1. clinical data
Case 1: a 45-year-old male experienced retrosternal compression pain with radiation to the back, and then lost consciousness. Immediately, the patient was performed chest compressions and transported to our emergency room by ambulance. The patient had any conventional cardiovascular risk factor (smoking, high cholesterol and obese). A physical exam showed an unconsciousness, disappearance of aortic fluctuations and unresponsive dilated pupils, and then advanced cardiovascular life support continued. Electrocardiogram showed ST-segment over the extensive frontal wall (V1-V5); And biochemical indices (CK-MB, TnI) was in accordance with acute myocardial infarction. After 45 min of cardiac massage, return of spontaneous circulation (ROSC) occurred. The patient needed vasoactive therapy and expansive fluid volume substitution in post cardiac arrest syndrome after transfer to our department. After evaluation, he was connected to VA-ECMO (Femoro-femoral) within 45 min in the ward upon arrival. Furthermore, mild therapeutic hypothermia (34–36℃) was applied to the patient. Within the first day, the clinic status of patient ameliorated significantly with improvement of blood pressure. And then the blood lactate level gradually decreased. VA-ECMO was successfully weaned on hospital day 3. The patient’s cardiovascular status remained stable and he was pain-free. On hospital 10 days, he was transferred to department of cardiology and discharged after 15 days in hospital.
Case 2: a 58-year-old woman, admitted to hospital with a chief complaint of " Palpitation, syncope ". she had a medical history of diabetes mellitus, hypertension, and documented implant of drug stent in the right coronary artery. In addition, ICD was implanted due to reduced left ventricular function (LVEF 35%). Vital signs and lung examination was normal. Heart auscultation revealed a regular cardiac rhythm with murmurs. ECG showed sinus tachycardia accompanied occasional premature ventricular beats.

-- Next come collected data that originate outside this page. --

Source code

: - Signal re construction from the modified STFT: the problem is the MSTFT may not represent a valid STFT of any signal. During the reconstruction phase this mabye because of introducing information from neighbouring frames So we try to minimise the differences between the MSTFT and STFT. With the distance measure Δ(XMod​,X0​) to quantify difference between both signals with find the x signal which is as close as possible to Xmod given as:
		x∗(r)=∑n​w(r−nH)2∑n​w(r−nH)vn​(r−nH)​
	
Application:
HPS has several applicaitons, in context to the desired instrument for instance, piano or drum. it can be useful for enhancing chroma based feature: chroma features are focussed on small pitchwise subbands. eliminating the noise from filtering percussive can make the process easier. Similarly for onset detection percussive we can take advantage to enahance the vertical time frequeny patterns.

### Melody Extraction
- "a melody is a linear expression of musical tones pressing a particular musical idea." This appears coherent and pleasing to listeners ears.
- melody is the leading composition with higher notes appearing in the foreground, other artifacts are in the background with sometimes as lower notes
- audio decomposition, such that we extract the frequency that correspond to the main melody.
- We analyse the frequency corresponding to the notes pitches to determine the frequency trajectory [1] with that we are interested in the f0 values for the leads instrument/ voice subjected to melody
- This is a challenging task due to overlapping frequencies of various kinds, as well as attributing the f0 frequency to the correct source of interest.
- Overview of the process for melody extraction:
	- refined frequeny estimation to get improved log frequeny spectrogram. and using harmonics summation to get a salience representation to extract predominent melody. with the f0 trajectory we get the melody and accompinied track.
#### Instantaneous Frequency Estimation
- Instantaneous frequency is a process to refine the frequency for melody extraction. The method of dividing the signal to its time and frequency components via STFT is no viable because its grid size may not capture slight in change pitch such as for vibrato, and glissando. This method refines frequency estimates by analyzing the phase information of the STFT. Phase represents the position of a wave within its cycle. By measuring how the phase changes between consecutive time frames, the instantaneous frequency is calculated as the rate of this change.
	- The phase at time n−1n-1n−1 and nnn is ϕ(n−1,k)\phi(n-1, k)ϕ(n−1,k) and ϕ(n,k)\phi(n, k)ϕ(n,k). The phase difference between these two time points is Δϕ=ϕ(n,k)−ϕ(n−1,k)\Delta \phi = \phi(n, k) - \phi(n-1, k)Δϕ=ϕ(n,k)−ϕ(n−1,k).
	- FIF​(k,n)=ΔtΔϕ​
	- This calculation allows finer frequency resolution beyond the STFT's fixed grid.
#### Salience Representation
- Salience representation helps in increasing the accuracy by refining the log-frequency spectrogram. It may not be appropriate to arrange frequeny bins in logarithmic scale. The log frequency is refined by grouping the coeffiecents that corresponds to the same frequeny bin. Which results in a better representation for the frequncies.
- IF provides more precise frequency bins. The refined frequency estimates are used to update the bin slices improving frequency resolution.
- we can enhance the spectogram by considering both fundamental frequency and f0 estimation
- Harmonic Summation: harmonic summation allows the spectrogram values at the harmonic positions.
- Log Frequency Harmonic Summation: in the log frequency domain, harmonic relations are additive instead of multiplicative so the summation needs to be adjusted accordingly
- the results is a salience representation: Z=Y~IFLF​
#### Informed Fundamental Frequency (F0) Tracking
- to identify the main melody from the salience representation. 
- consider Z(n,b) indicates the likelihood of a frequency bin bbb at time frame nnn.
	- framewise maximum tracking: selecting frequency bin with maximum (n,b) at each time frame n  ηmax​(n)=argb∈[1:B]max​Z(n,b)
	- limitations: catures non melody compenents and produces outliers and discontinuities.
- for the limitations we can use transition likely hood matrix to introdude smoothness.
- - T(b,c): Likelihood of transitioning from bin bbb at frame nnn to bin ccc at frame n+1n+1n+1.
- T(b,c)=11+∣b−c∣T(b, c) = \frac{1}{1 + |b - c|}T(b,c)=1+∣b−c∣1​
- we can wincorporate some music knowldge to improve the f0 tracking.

During hospitalization, she had a recurrent ventricular arrhythmic (ventricular arrhythmia storms) and required electrical defibrillations, even injected anti-arrhythmic drugs ( amiodarone, propatonone, and lidocaine). In addition, her blood pressure needed to be maintained by norepinephrine intravenously. Thus, she underwent intubation. At present, with hypotensive, ventricular arrhythmia, and hypoxic, it was necessary to perform coronary angiography. As a bridge-therapy, VA-ECMO support was implanted, and then she was taken to the cardiac catheterization laboratory and implanted a drug-eluting stent in the right coronary artery due to totally occlusion of proximal right coronary artery. Continuous renal replacement therapy (CRRT) was attributed to acute renal failure. Accompanied with normalization of conduction and improvement of blood pressure, the clinic status ameliorated. After evaluation, VA-ECMO was weaned successfully on hospital day 5. On day 16, the patient was transferred to the Department of Cardiology and discharged after 30 days in hospital.
2. ECMO Management
(1) The use of VA-ECMO was based on the following criteria: refractory cardiogenic shock in the setting of maximum inotropic support (dobutamine > 15 mg/kg/min with norepinephrine > 0.2 mg/kg/min); recurrent of witnessed cardiac arrest with successful cardiopulmonary resuscitation; (2) Before cannulation, a prophylactically 6-Fr catheter (TERUMO 6Fr, Radifocus, Inc., Japan) were implanted to ensure the anterograde perfusion of lower extremities and the cannulas were strengthened with reinforced purse-string sutures; (3) A continuously intravenous heparin was administrated to achieve an activated partial thromboplastin time (50-70s); (4) During VA-ECMO support, a protective lung ventilation strategy established with a plateau pressure of less than 25cmH2O and/or a maximum PEEP of 12 cmH2O [2]; (5) Bedside transthoracic ultrasound was performed daily to evaluate aortic valve opening, biventricular function, right ventricular unloading and left ventricular distension, and inferior vena cava; (6) The weaning criteria include: LVEF ≥ 35% with an aortic time–velocity integral > 10 cm, absence of left heart distension, ScvO2 ≥ 70%, blood lactate levels < 1.5 mmol/L, and urine output ≥ 0.5ml/kg/h.